REQUEST
Copy out every line of the items below that contains the string "part". Case counts, so a line with the string in different capitalization does not qualify.

SUPPLIED MATERIAL
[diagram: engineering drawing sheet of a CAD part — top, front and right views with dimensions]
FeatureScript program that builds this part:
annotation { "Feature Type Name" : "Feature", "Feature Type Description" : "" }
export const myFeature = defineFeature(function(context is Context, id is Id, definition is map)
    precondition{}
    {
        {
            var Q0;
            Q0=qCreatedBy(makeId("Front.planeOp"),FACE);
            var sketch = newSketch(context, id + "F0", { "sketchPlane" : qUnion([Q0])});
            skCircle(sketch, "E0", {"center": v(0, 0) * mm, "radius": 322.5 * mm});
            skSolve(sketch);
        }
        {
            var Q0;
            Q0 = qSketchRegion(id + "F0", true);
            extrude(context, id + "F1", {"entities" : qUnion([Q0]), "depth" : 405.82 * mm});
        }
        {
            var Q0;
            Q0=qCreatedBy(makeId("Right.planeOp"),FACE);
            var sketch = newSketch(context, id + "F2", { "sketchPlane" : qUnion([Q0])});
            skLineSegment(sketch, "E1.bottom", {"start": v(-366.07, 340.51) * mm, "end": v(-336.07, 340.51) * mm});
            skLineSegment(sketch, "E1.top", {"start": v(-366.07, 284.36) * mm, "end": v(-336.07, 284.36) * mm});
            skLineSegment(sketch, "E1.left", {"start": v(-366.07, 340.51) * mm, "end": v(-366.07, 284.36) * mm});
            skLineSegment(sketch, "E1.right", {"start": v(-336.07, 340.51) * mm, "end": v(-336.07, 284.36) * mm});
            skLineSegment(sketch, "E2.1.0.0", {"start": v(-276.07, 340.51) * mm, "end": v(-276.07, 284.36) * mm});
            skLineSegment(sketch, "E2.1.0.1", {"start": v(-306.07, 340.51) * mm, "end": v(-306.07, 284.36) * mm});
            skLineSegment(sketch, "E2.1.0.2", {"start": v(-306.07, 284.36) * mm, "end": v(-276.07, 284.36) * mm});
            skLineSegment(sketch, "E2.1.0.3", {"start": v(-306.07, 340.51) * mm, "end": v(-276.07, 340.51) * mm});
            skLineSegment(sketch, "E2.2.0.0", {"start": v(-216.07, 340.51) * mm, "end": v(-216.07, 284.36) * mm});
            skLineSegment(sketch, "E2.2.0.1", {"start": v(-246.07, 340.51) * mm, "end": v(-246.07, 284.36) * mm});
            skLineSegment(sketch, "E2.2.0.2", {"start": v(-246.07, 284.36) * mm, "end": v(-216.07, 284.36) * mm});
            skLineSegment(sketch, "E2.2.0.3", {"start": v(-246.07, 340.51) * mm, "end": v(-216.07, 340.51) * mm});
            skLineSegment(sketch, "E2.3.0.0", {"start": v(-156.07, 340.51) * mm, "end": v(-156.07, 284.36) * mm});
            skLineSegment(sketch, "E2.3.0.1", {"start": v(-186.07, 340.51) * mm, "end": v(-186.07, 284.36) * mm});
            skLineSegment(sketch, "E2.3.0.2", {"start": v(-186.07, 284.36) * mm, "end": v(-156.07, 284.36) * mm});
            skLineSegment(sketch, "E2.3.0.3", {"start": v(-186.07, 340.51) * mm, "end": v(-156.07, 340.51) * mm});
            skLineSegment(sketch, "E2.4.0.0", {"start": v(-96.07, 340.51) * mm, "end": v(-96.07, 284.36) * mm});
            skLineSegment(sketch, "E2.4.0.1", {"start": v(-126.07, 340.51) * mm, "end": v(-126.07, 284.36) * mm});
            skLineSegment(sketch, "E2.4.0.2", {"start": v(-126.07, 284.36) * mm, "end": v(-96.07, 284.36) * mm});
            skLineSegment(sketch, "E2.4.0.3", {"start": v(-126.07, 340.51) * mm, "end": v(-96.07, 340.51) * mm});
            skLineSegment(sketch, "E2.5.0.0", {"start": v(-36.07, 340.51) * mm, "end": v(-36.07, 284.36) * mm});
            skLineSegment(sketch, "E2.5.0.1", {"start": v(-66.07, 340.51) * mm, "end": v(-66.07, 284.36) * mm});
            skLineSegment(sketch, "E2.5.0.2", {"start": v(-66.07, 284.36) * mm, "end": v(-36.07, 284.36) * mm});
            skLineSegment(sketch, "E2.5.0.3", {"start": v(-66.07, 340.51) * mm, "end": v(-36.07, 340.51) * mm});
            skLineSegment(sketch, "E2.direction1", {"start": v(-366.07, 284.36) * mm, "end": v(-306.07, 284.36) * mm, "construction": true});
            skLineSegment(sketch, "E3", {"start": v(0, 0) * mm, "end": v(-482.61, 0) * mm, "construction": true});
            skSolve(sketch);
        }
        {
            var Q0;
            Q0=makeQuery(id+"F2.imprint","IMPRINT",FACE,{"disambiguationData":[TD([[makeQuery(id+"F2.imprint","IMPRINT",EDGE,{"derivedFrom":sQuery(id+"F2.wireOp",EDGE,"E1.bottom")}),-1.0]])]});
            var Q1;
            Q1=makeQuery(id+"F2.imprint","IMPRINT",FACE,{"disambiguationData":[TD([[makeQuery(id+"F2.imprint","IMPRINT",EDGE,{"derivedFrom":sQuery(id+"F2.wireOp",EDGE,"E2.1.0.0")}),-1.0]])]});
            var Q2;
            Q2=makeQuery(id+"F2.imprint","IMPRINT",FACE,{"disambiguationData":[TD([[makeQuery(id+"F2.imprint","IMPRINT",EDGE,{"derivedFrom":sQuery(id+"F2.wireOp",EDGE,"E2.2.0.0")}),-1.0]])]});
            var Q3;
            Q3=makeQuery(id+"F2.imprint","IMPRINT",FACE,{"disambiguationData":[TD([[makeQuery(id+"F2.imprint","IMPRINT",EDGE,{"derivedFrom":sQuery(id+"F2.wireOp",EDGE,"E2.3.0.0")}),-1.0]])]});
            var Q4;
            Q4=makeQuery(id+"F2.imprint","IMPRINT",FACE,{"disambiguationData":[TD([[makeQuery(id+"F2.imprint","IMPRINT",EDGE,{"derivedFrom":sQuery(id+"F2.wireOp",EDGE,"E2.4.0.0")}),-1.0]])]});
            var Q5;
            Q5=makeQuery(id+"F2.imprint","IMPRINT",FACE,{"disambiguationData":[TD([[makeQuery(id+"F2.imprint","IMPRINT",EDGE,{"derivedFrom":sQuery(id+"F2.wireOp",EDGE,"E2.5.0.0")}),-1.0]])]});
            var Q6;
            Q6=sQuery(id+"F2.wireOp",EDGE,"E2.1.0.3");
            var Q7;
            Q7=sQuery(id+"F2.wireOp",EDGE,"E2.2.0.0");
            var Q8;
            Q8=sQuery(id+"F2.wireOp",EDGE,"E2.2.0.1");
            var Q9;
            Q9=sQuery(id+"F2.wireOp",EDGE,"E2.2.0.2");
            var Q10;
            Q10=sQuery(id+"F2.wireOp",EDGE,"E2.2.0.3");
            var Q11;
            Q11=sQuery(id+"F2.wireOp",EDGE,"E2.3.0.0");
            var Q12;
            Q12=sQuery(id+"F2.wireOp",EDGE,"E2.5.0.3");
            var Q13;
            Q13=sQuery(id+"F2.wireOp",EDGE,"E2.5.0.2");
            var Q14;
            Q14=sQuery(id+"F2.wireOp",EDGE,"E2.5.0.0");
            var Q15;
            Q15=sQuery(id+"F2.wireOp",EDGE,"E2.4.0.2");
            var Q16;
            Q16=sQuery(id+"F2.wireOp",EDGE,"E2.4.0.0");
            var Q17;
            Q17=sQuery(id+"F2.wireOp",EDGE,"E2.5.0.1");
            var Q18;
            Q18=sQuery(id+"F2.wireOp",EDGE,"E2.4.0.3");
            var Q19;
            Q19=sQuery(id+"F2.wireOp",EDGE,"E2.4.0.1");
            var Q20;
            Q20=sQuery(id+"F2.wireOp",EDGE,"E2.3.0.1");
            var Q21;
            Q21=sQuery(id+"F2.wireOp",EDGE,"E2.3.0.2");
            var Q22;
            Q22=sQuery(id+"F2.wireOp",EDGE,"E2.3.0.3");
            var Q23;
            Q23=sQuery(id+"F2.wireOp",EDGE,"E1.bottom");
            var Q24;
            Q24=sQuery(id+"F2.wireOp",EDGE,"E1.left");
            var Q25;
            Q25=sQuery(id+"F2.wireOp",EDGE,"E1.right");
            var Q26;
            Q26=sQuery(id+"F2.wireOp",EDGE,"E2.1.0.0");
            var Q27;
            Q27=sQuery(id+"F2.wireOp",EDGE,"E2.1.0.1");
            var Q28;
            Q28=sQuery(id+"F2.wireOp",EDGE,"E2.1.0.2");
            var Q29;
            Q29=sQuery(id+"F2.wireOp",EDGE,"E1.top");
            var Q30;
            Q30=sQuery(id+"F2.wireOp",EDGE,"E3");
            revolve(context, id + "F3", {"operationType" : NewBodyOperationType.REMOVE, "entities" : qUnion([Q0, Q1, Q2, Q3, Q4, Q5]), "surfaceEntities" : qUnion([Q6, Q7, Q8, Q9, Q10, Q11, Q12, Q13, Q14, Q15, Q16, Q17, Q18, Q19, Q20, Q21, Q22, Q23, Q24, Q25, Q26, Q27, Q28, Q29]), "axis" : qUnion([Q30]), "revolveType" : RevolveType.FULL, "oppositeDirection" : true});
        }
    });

EXERCISE RESPONSE
[diagram: engineering drawing sheet of a CAD part — top, front and right views with dimensions]
FeatureScript program that builds this part:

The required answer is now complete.